Correios reconhecem 'ciclo vicioso de prejuízos' com queda de clientes e receitas
Em meio à profunda crise econômico-financeira que assola os Correios nos últimos anos, um levantamento interno realizado pela estatal aponta um cenário alarmante: nenhuma das unidades estaduais conseguiu atingir a meta de entregas dentro do prazo estabelecida para o período até setembro de 2025. Os dados, obtidos com exclusividade, revelam que a empresa alcançou apenas 90,18% do índice desejado, ficando significativamente abaixo da meta de 95,54% previamente definida.
Norte concentra os piores índices de desempenho
A avaliação considera o cumprimento dos prazos estabelecidos para os clientes finais dos principais serviços postais — Encomenda, Logística e Mensagens. O cálculo leva em conta a razão entre objetos entregues no prazo e o total de entregas realizadas, incluindo aquelas com atraso, extraviadas ou roubadas nas Superintendências Estaduais.
Roraima registrou o pior desempenho nacional, com apenas 64,84% das entregas dentro do prazo — um resultado 30 pontos percentuais abaixo da meta estimada de 94,84%. A Região Norte é responsável por seis dos sete piores índices de entrega no ano, evidenciando problemas estruturais regionais.
Justificativas e medidas de contenção
Os Correios atribuem os atrasos a "carga represada nas origens e destinos" e identificam lacunas no processo de tratamento nos principais centralizadores exportadores de carga.

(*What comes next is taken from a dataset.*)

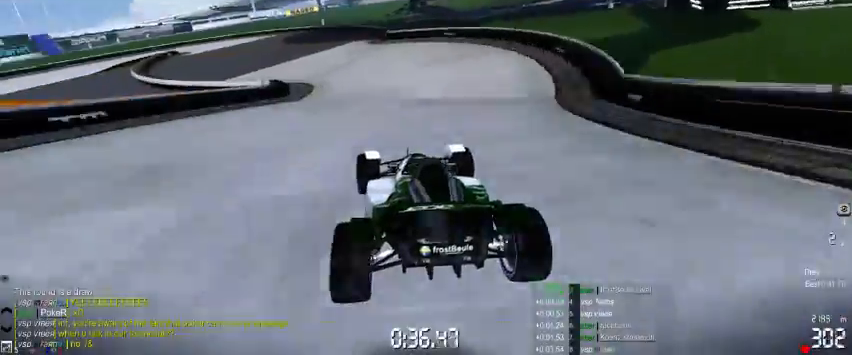
{"buttons": [], "left_stick": "left", "events": []}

A empresa aponta como causas principais:
- Falta de mão de obra contratada por Execução Indireta de Serviços (EIS)
- Necessidade de ajustes no processo produtivo
- Dificuldades operacionais iniciadas nas operações
Apesar do desempenho abaixo do esperado, os Correios destacam que o resultado representa uma melhora de 0,71 ponto percentual em comparação com o mesmo período de 2024.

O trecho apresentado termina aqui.